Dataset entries
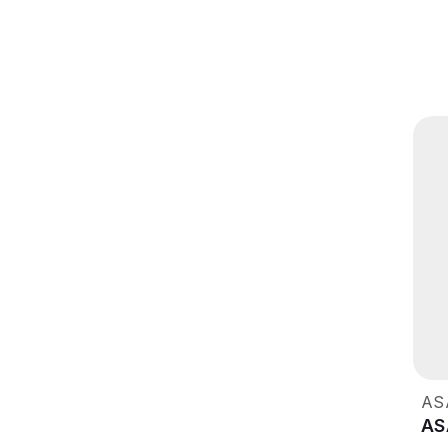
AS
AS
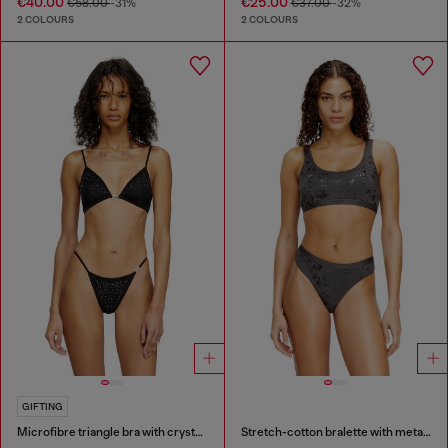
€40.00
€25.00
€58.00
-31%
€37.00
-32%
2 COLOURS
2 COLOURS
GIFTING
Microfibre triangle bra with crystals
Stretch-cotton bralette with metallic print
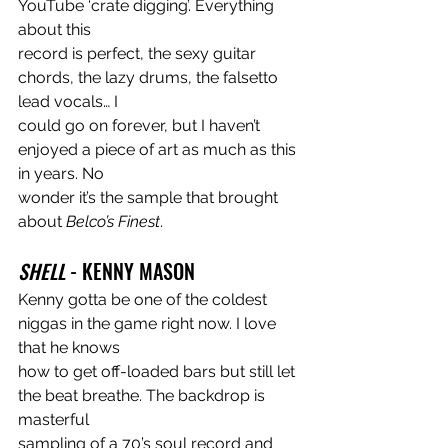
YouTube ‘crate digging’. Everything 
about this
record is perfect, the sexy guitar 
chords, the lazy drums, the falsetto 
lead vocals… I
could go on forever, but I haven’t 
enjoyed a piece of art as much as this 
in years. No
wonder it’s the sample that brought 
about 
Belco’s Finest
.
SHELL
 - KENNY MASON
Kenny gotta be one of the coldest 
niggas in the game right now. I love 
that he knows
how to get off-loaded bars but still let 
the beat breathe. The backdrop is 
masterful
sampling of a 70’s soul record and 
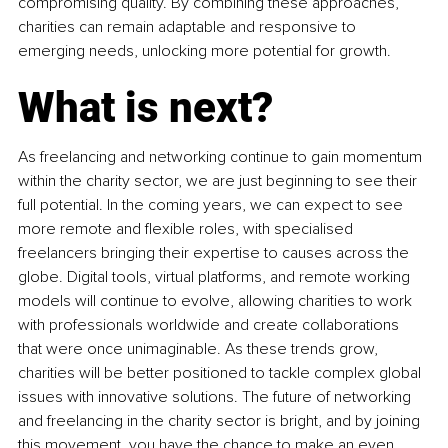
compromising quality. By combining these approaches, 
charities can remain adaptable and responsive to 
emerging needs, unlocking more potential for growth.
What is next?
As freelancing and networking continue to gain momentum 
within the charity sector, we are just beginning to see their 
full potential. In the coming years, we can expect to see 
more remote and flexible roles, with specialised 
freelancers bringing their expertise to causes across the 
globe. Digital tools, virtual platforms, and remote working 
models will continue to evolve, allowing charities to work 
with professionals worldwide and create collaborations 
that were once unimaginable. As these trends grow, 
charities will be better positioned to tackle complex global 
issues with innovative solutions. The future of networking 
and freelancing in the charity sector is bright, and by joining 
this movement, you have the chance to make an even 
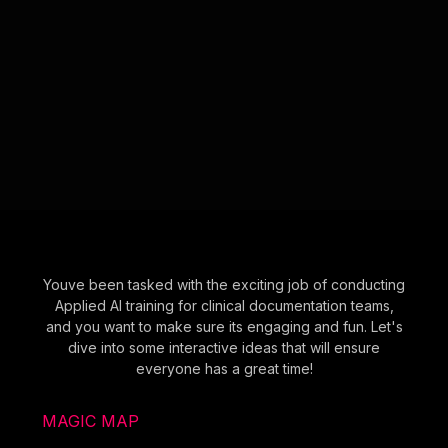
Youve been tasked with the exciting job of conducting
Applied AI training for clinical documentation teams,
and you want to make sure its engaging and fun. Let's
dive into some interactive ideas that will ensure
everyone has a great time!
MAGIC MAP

...

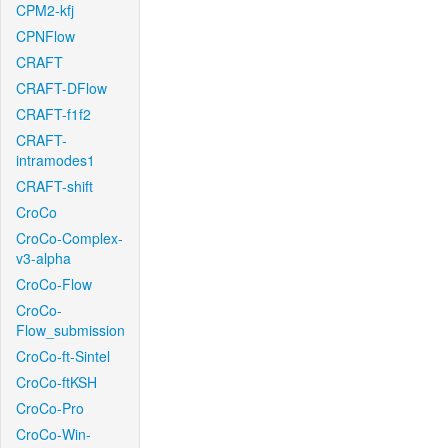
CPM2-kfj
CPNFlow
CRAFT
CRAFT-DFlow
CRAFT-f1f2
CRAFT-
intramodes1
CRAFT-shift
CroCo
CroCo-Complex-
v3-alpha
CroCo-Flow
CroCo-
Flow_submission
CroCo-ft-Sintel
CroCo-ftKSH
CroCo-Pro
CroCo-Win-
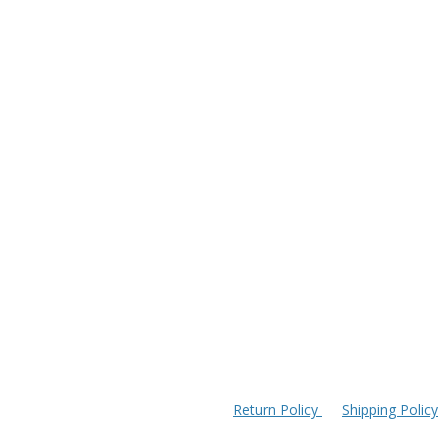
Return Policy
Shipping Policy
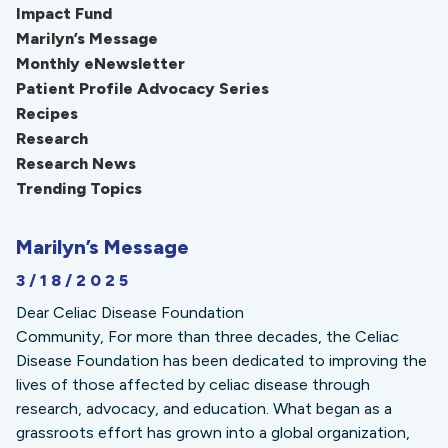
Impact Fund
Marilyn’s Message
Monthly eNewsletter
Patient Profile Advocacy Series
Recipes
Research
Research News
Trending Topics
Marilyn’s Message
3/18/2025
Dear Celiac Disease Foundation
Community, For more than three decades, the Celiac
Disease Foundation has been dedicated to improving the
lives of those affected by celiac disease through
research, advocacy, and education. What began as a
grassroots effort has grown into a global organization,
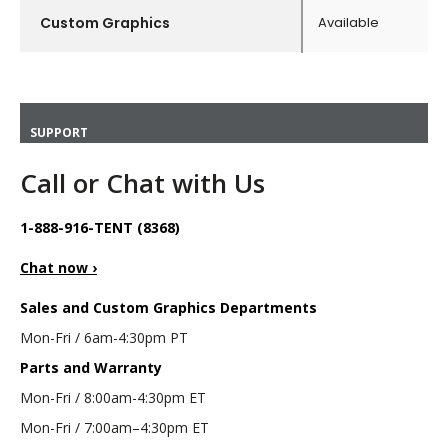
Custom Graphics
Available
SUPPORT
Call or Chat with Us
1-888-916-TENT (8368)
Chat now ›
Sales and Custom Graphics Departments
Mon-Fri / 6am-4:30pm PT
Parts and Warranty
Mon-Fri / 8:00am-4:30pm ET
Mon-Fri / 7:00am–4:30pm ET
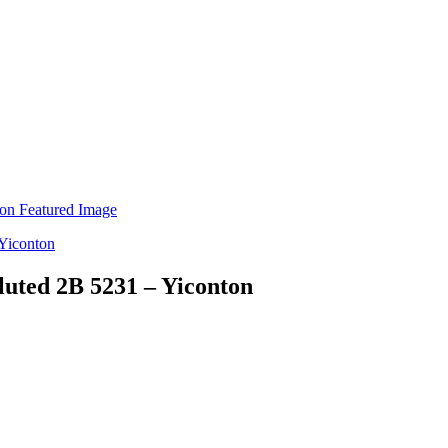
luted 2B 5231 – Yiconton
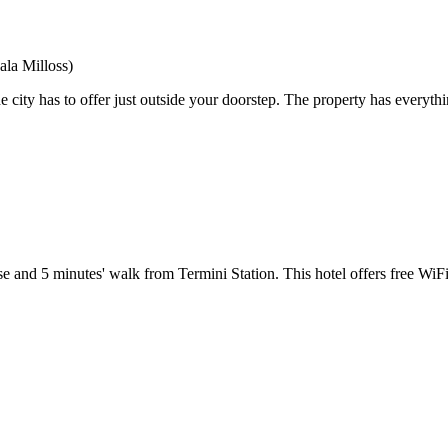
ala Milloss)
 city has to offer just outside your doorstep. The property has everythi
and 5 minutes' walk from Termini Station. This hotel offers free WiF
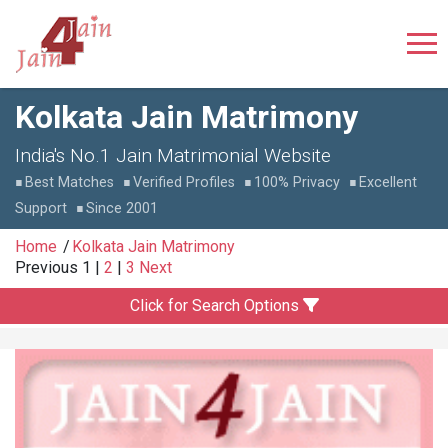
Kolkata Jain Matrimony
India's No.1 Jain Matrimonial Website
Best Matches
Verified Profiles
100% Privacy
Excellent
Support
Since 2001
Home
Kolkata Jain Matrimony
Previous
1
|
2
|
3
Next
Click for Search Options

- **About this task**: List every line of the material above that contains the word "freelancing", copying each line in full.

- **Answer section**:
As freelancing and networking continue to gain momentum 
and freelancing in the charity sector is bright, and by joining 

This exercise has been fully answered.